While the graves of African Americans who died in the 17th and 18th centuries are less likely to be marked with headstones than White members of Valley communities, those numbers rose in the 19th century, and it is possible to find graves that fill in the picture of Black Valley residents in life and in death. The best source on this subject at present is Bob Drinkwater, In Memory of Susan Freedom: Searching for Gravestones of African Americans in Western Massachusetts (Levellers Press, 2020), a paperback "containing photographs of most of the gravestones discussed in the text, and a series of appendices with statistical data pertaining to the African American population of all the cities and towns in western Massachusetts, c. 1750-1900."
Most towns in the Connecticut River Valley include a Cemetery Commission; their contact information is generally listed on the town website. Researchers interested in this avenue of research should also become familiar with the free online resource findagrave.com.
Gravestone inscriptions provide genealogists with birth and death information and offer family relationship clues. However, as primary sources, gravestone inscriptions can contain errors. Genealogical and historical societies and various individuals have transcribed and published cemetery inscriptions. The Systematic Series of Massachusetts vital records relied on information from headstones and other sources.
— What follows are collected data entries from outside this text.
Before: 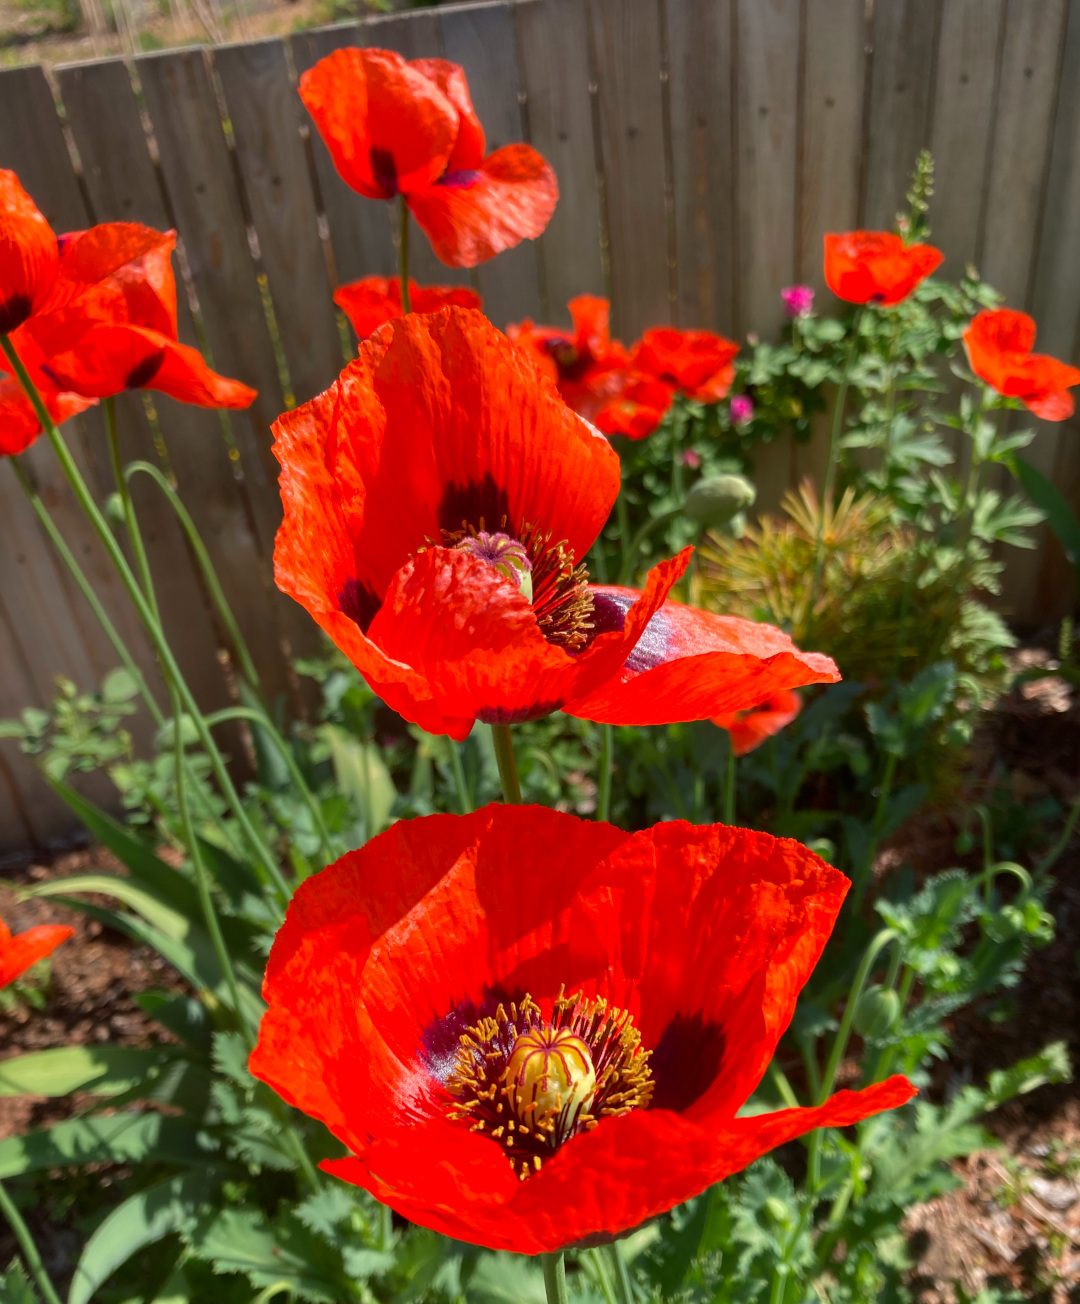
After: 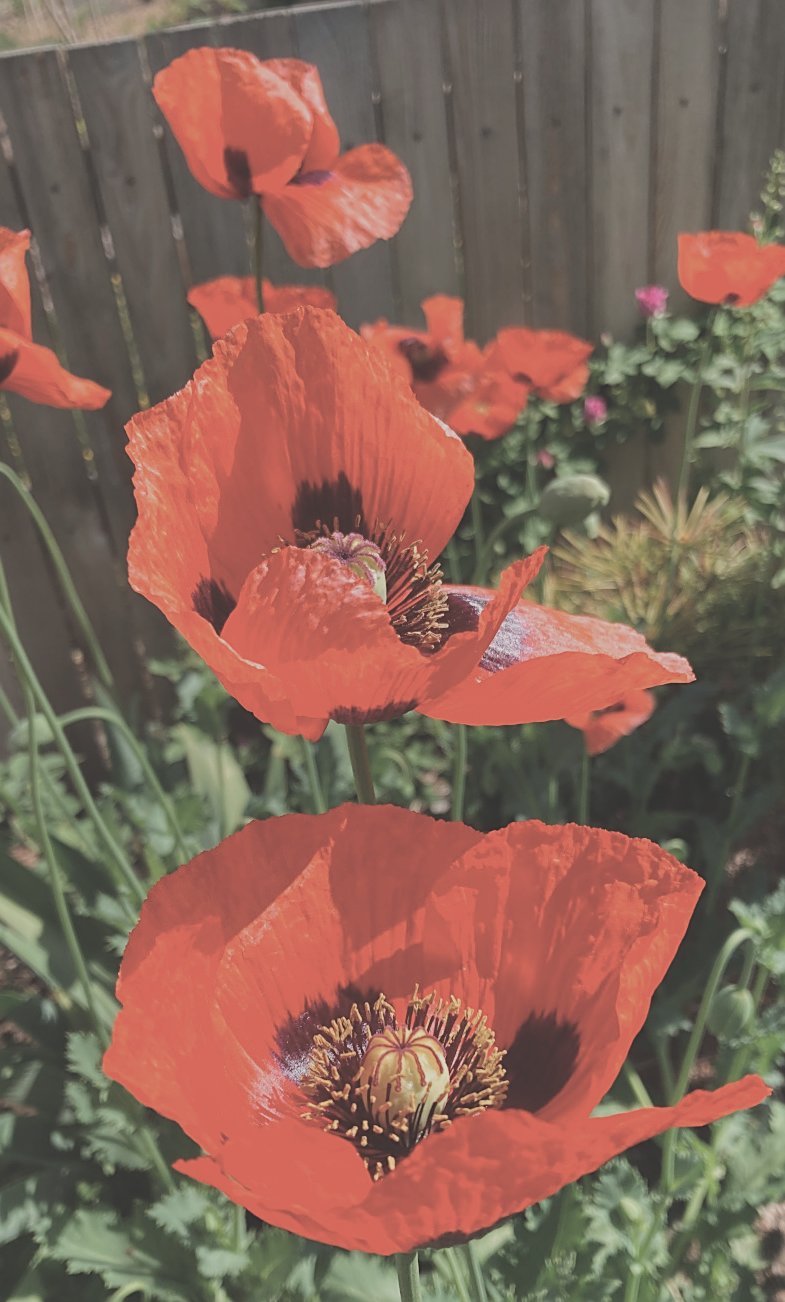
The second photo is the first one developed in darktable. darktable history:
tone equalizer: on, module defaults
crop: left 13.573%, right 13.376%
exposure: black level correction -0.04, exposure 0.062 EV, compensate exposure bias true, compensate highlight preservation false
filmic rgb: black relative exposure -8.57 EV, white relative exposure 5.51 EV, hardness 3.37, contrast 1.02, add noise in highlights 0, preserve chrominance luminance Y, color science v3 (2019), use custom middle-gray values true, contrast in highlights soft
color correction: highlights b* -0.024
sharpen: amount 0.498
contrast brightness saturation: contrast -0.048, saturation -0.405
Printed town records and histories sometimes contain epitaphs. Tombstone decorations offer insight into the deceased's economic status, occupation, religious affiliation, interests, and organizational memberships.
A key title and point of departure for this subject in Western Massachusetts is Bob Drinkwater, In Memory of Susan Freedom: Searching for Gravestones of African Americans in Western Massachusetts. Levellers Press, 2020.